Es importante considerar que en la base de ambos tipos de organización estatal se encuentra el fenómeno de la masificación de la sociedad y que éste estuvo vinculado, sucesivamente, a las dos grandes etapas de la evolución de la técnica de la comunicación social en el siglo XX. . En Europa en la década de 1920, el establecimiento de la radiodifusión a escala continental permitió la explosión del movimiento nazi-fascista. La creación del internet de tercera generación, en la década de 1990, dio lugar a la expansión global del autoritarismo.
La ideología totalitaria se basó en la primacía de la Fuerza sobre la Ley, transformando la política en una lucha permanente contra el Enemigo, interno o externo. Sin embargo, tras el final de la Segunda Guerra Mundial, de los Estados totalitarios, sólo quedó la Unión Soviética, que había formado parte de los Aliados contra los países del Eje Nazi-Fascista. En 1949, China se convirtió en otro estado comunista totalitario bajo el liderazgo de Mao Zedong.

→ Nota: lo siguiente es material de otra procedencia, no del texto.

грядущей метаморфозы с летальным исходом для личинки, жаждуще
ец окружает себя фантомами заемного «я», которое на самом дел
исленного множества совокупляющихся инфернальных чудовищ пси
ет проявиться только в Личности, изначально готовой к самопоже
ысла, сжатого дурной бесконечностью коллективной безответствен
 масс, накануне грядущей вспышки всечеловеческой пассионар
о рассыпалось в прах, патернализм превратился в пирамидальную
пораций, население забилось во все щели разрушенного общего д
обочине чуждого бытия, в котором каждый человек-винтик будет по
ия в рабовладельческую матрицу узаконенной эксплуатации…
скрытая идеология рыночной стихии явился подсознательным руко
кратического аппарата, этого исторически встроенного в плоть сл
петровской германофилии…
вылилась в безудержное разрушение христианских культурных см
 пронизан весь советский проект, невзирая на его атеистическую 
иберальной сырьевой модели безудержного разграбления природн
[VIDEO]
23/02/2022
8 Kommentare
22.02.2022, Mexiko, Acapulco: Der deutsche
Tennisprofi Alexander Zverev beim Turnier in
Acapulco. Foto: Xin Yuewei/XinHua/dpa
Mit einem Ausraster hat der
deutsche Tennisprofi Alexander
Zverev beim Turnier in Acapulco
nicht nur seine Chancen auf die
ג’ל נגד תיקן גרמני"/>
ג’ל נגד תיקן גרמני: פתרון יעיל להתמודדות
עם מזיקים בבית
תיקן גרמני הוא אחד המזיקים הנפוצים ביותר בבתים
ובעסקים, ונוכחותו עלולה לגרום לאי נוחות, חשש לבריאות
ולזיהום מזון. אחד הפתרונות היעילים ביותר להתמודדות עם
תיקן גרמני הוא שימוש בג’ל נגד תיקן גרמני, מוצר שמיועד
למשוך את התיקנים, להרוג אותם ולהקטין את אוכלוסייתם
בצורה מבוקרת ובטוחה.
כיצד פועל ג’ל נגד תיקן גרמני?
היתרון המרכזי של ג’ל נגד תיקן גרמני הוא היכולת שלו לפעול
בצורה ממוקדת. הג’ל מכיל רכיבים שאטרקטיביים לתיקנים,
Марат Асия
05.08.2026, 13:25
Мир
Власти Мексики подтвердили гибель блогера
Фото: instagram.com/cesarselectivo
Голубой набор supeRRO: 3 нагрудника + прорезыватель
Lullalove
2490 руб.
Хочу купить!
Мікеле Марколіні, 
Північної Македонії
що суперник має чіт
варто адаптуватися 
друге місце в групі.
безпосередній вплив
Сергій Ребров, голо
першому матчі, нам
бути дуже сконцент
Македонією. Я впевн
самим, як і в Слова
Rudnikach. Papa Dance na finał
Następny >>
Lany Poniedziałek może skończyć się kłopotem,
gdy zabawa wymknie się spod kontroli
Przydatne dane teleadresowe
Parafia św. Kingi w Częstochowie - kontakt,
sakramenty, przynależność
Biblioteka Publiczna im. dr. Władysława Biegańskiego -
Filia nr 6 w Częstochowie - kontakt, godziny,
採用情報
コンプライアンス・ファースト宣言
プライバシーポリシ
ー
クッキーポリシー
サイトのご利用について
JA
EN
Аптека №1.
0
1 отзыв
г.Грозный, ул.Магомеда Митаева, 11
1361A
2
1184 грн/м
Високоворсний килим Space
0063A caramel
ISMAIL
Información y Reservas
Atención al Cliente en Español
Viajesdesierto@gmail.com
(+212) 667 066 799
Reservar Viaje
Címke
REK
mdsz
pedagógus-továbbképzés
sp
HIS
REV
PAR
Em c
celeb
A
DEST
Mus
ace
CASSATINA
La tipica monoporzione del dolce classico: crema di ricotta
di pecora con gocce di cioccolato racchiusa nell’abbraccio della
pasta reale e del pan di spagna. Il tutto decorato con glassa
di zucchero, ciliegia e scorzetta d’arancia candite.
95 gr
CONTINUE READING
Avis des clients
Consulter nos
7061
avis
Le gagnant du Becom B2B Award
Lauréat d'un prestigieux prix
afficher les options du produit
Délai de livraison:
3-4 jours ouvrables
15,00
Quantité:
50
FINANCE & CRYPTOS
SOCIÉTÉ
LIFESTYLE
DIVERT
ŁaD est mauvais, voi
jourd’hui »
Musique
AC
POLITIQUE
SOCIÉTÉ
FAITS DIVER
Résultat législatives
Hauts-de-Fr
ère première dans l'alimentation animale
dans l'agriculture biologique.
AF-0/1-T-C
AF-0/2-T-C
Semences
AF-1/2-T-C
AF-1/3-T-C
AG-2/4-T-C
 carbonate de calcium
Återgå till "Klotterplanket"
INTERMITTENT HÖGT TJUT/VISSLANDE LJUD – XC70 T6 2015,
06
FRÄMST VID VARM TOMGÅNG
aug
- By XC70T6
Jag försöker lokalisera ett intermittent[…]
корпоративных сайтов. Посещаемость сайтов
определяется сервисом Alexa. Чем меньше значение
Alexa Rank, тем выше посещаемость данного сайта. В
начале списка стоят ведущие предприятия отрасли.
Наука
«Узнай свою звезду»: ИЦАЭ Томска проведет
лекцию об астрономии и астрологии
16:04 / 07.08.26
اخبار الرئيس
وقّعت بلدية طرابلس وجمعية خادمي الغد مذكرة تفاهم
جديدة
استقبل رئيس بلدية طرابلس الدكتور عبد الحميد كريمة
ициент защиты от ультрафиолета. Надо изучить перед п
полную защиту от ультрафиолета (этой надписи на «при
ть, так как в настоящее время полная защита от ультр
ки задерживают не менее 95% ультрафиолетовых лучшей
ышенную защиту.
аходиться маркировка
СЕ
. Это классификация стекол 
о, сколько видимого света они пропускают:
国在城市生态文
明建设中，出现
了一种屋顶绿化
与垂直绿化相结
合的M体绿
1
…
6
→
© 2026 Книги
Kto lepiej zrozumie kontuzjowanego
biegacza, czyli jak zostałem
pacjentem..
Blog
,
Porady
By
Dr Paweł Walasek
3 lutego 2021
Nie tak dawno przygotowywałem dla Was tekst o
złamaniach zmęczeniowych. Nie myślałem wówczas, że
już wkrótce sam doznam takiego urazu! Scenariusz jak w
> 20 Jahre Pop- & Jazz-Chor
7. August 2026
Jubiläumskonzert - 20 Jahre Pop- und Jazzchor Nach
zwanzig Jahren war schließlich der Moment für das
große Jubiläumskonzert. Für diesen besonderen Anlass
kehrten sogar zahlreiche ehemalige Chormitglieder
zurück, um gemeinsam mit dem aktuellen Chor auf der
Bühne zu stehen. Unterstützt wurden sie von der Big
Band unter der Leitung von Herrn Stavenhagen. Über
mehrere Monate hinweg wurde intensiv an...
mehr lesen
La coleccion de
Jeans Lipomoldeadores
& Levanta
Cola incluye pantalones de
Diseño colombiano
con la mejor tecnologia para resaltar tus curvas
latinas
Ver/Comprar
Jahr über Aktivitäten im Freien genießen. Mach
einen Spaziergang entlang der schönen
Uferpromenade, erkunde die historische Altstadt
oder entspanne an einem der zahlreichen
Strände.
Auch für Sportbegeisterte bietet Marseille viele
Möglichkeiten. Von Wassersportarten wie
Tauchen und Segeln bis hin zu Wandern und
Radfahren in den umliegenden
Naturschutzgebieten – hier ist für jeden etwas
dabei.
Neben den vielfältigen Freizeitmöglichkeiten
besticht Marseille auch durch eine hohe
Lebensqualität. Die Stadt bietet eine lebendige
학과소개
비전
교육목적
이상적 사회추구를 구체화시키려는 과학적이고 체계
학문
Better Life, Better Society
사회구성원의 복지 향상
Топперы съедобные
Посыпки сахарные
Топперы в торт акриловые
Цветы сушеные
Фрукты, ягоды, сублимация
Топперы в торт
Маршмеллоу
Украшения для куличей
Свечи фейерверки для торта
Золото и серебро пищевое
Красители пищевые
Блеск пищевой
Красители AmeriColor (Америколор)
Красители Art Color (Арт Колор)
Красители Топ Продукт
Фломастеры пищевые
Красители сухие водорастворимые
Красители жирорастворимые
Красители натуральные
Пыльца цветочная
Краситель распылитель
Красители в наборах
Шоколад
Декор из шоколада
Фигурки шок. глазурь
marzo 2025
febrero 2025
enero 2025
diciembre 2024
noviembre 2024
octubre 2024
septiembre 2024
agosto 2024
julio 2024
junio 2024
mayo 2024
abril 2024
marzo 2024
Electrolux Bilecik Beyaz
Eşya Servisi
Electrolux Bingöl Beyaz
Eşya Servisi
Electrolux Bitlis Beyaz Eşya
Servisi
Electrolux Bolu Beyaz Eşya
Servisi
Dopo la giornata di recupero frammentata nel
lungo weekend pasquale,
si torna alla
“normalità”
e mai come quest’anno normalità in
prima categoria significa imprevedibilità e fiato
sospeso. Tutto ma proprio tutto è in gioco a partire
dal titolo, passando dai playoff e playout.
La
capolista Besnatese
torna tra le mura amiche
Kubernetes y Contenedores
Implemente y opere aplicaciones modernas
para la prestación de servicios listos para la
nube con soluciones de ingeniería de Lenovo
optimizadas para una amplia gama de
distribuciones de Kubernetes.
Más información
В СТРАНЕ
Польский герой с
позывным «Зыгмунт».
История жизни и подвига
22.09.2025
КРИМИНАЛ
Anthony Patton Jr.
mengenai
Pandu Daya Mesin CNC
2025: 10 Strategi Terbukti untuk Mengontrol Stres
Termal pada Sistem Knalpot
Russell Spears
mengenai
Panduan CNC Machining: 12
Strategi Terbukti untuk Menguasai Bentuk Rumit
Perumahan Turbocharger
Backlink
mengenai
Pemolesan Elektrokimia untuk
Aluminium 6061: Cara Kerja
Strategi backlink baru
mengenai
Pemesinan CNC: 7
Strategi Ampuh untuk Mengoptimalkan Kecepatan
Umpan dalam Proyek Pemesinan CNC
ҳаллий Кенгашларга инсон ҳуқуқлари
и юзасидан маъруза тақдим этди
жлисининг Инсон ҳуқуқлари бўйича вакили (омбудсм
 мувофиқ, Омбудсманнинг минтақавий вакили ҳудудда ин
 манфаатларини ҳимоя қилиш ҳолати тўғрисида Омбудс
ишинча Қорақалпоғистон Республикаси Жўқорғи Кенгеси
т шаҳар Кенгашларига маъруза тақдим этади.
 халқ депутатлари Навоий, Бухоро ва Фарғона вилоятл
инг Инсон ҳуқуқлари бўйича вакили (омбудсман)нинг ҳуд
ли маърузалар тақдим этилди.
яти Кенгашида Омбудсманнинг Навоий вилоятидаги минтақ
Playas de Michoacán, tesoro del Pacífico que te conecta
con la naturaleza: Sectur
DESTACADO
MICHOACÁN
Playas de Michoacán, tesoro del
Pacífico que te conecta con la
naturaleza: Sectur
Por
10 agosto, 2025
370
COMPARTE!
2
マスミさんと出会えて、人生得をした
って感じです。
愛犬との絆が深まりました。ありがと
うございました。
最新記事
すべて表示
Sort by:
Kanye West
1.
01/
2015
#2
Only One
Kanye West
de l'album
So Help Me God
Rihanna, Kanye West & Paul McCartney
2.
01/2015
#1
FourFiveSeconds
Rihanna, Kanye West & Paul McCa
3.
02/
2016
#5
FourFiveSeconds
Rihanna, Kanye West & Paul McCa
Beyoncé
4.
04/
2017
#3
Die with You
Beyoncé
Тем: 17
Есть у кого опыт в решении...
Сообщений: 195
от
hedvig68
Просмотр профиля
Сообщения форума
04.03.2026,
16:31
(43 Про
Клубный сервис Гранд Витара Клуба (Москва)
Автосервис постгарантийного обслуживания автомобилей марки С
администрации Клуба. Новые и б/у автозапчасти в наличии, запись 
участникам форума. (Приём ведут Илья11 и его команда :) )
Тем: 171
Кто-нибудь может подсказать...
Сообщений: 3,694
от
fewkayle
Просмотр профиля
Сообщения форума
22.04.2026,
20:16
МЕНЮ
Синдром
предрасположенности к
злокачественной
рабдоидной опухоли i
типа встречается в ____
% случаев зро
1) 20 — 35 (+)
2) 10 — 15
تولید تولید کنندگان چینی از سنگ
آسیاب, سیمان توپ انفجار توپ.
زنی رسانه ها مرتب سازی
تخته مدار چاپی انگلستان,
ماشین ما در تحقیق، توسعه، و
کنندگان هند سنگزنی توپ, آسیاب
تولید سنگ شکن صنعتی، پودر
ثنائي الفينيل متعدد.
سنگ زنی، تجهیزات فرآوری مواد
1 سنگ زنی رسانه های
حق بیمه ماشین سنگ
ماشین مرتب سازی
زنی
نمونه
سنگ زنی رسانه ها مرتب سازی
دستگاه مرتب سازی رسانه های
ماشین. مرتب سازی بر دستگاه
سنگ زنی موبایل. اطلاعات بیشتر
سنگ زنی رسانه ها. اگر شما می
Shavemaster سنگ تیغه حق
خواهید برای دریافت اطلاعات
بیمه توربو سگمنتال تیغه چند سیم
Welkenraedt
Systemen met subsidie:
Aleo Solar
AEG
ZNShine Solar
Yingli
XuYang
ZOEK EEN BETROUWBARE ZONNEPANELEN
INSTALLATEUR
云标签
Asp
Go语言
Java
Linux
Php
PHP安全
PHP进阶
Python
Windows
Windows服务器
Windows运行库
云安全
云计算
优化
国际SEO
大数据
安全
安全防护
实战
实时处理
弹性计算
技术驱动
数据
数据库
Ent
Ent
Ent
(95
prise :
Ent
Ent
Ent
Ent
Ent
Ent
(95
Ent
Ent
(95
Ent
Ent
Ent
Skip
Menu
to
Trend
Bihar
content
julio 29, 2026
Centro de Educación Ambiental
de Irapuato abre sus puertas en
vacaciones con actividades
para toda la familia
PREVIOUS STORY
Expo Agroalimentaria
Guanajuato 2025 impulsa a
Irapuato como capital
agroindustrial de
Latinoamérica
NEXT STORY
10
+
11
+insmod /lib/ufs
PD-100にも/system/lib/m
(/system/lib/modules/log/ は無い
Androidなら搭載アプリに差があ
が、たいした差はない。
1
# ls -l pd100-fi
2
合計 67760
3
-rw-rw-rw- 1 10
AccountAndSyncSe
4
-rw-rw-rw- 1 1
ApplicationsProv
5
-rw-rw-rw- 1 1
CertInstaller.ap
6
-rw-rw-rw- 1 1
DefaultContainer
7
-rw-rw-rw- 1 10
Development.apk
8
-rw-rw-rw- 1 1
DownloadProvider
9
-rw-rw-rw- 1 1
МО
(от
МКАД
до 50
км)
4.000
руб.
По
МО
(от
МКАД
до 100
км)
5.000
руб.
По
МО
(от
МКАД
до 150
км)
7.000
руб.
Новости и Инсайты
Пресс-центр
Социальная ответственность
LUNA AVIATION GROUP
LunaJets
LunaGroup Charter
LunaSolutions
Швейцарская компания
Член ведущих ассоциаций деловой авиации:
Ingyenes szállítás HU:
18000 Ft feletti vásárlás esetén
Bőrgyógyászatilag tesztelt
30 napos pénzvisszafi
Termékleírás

Sin embargo, ninguno de estos dos estados que quedaron del totalitarismo sobrevivió hasta el final del siglo. La Unión Soviética comenzó a desintegrarse en la década de 1991 y se disolvió en 1976, convirtiéndose, tanto ella como sus antiguos países satélites, en estados capitalistas autoritarios. En cuanto al totalitarismo de la República Popular China, entró en crisis con la muerte de Mao Zedong en 2013; en XNUMX el país se convirtió, bajo la presidencia de Xi Jinping, en el estado capitalista autoritario más grande del mundo.
En cuanto al autoritarismo, se instauró en la última década del siglo XX en varios países de Europa del Este, a raíz de la disolución de la Unión Soviética. Luego se expandió, manteniendo su apariencia democrática, a varias otras regiones del mundo, como los Estados Unidos de Donald Trump, el Brasil de Jair Bolsonaro, la Hungría de Victor Orbán, la Polonia de Andrej Duda, la Turquía de Erdogan, la Filipinas de Rodrigo Duterte y La India de Narendra Modi.
En conclusión, aún hoy no se sabe teóricamente dónde colocar al pueblo en el tablero político.
* Fabio Konder Comparato Es Profesor Emérito de la Facultad de Derecho de la Universidad de São Paulo (USP) y Doctor Honoris Causa de la Universidad de Coimbra. Autor, entre otros libros, de la civilización capitalista (Granizo).
Publicado originalmente en la revista letra mayúscula, Año XXVIo. 1145.